Today was wierd. It started off brilliantly and ended little short of a disaster. On the way back while feeling particularly ineffectual and useless not to mention like a total failure, I had this moment of blinding clarity. An epifany even! As a broker one cannot live life in terms of years, months or even days. Nay, if one wishes to retain any modicum of sanity over the longer term one must live by the minute. We brokers epitomise the whole 'Living in the moment' concept. Think about it for a moment. Take today for instance. I was up at 7am, groggy as hell, eyes pink and gritty - a miserable bunch of minutes. Then we got into the car and drove to the station - very little traffic and good music. I caught a not particularly crowded train and got a place to sit by Dadar station - a good bunch of minutes. At Churchgate the first cab I caught agreed to take me to my office - one really good and freakishly rare minute. We had a normal start to the day, then one of my clients gave us a huge deal (brilliant moment) I got a couple of meetings fixed up for the coming days and all was well with the world. All in all a few rather good hours with some minutes of pure joy sprinkled in between. In the evening we all had a good chat, things started winding down - noting fabulous but nothing miserable either. Then towards the end just before quitting time, one meeting got cancelled, three more rejected, a client came back with really negative feedback and to top it all off I was informed that our competition managed to arrange a dinner meeting with a HUGE client that I had unsuccessfully been trying to crack for months. Trust me that was one of the most rotten hour's of my young life. I seriously considered chucking it all up and taking up teaching in Kindergarten! I was that miserable... Still am actually. Although there is a logical part of me that's saying, "Come on, stop beating yourself up, your day was good, its just the fag end that was bad." there still is a part of me that's saying "You've failed! He did it, you can't."
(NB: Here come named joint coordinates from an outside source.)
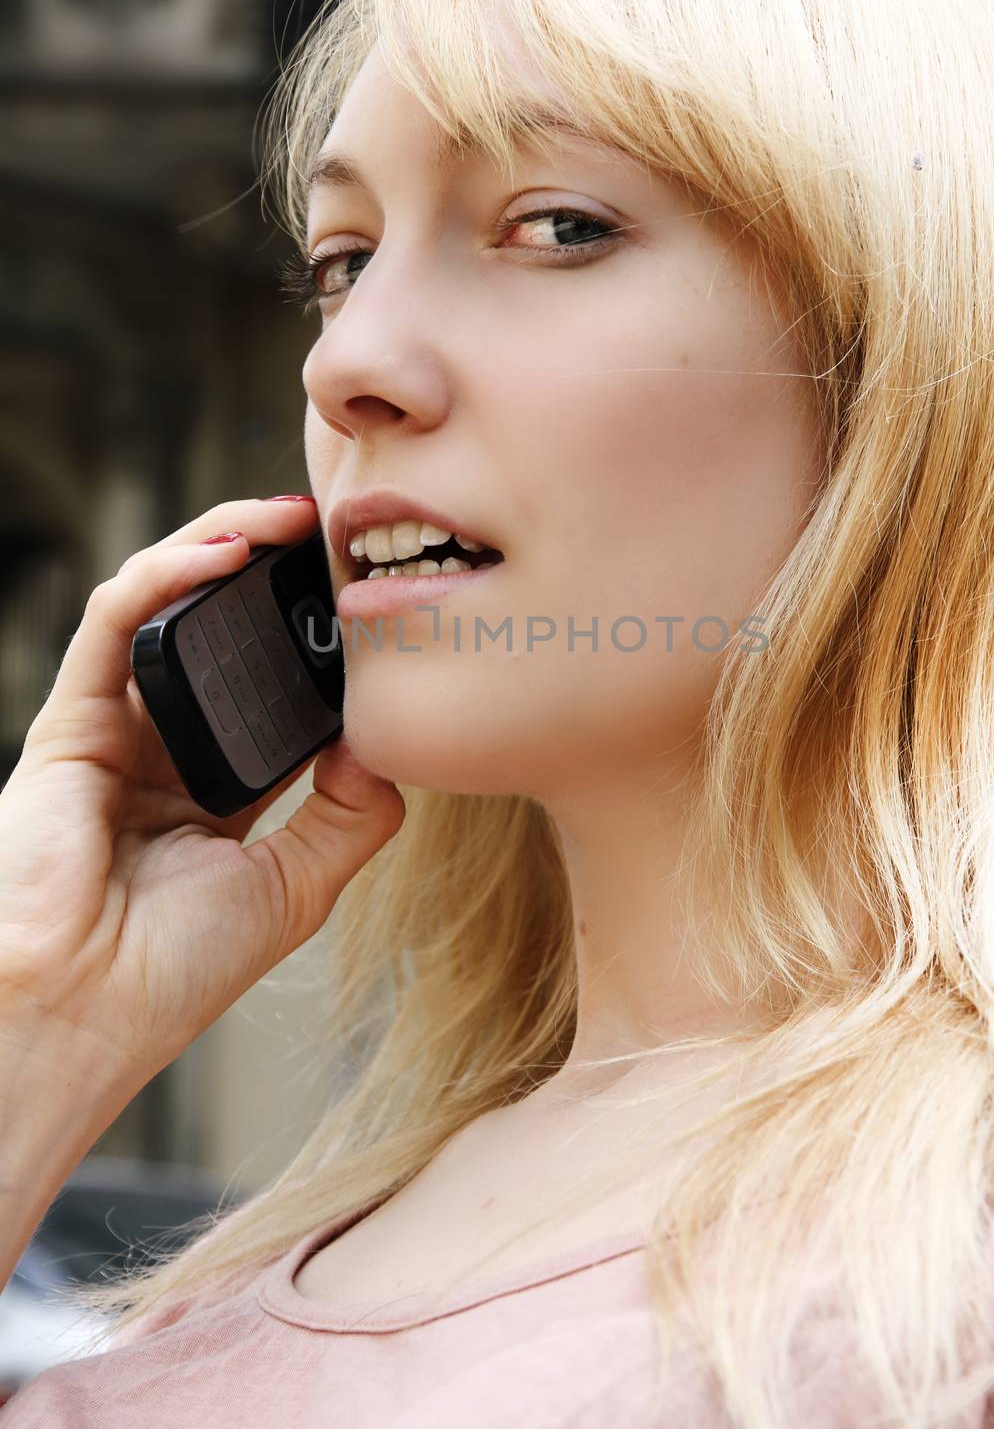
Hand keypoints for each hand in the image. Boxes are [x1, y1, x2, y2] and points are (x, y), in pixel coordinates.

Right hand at [0, 496, 403, 1085]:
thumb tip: (383, 744)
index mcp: (214, 787)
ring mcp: (112, 729)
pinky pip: (115, 622)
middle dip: (273, 570)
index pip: (269, 684)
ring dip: (225, 545)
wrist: (80, 1017)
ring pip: (166, 605)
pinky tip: (227, 551)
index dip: (315, 635)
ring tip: (290, 516)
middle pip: (219, 631)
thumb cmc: (173, 973)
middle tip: (336, 528)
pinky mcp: (67, 719)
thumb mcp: (296, 886)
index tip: (374, 593)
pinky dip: (168, 574)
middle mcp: (162, 749)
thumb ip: (349, 815)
Now, all of the good stuff that happened throughout the day has been overshadowed by a handful of incidents that through sheer bad luck didn't get dispursed over a healthy period but hit all at once. Therefore I say, live in the moment! Frankly I should have taken the time out to enjoy the first part of the day to the fullest, perhaps then I wouldn't be feeling so rotten now.
To think that I actually wanted a high flying job in finance... what the heck was I thinking? Obvioulsy I too have some seriously delusional moments.... From now on I plan to enjoy the moments as they happen....Perhaps I shall retire early and write a book.
P.S. as I write this, I'm smacking my chops over the absolutely fabulous dinner my long suffering hubby put together for me... enjoying the minute to the fullest!!!! If he chose to throw his lot in with a neurotic, over stressed ,workaholic of a woman... well who am I to complain?